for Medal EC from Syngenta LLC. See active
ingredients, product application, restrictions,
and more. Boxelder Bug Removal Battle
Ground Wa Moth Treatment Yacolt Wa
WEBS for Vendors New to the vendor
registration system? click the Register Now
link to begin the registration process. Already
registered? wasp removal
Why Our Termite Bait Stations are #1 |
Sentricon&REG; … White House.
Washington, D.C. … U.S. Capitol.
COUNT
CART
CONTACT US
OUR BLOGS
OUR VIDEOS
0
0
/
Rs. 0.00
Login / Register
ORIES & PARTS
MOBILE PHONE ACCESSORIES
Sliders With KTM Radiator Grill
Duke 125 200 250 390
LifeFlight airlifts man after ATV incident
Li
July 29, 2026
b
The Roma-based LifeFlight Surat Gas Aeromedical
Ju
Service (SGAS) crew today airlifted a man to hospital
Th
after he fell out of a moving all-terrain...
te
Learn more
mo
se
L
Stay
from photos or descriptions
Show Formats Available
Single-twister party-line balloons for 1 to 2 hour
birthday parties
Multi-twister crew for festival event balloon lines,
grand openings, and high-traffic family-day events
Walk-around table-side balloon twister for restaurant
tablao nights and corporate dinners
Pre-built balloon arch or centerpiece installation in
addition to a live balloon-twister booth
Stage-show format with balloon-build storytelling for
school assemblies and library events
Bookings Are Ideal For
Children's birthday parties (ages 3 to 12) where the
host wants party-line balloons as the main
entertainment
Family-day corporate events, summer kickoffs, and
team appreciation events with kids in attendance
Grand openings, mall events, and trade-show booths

━━━━

### Task prompt
What you copy out must be exactly the lines from the line containing "Bookings Are Ideal For" through the end of the records.

### Solution to the exercise
Bookings Are Ideal For
Children's birthday parties (ages 3 to 12) where the
host wants party-line balloons as the main
entertainment
Family-day corporate events, summer kickoffs, and
team appreciation events with kids in attendance
Grand openings, mall events, and trade-show booths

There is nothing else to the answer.